▶ Texte fourni
****************
Dans de nombreuses situations réelles, des décisions doivent être prises précocement, c’est-à-dire, en l’absence d’une connaissance complète du problème à résoudre. Pour ne citer qu’un seul exemple de la vie courante : une météo qui devient incertaine peut faire annuler un pique-nique familial, au profit d’un restaurant. Mais, à quel moment prendre cette décision ? Une décision trop précoce sera incertaine par nature, et une décision trop tardive pose des problèmes d’organisation.
Des décisions précoces sont également requises dans de nombreux cas d’usages du groupe Orange, dans le but d’agir le plus tôt possible :
- Avant qu’un client n’ait définitivement décidé de partir à la concurrence ;
- Avant que le compte bancaire d’un client ne soit complétement vidé, suite à une fraude ;
- Avant qu’un équipement réseau ne tombe en panne et provoque des perturbations importantes.
Dans de nombreux exemples de la vie courante, le timing des décisions est guidé par « l’image mentale » que le décideur se construit sur les situations probables du futur.
****************
Selon le texte fourni, pourquoi est-il délicat de choisir le moment où l'on annule un pique-nique à cause d'une météo incertaine ? Répondez en une ou deux phrases.

▶ Données fournies
****************
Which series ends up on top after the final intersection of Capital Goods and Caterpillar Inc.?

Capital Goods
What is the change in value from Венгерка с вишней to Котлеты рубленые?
****************
▶ Réponse
Une décision prise trop tôt est forcément incertaine, alors qu'une décision prise trop tard pose des problèmes d'organisation.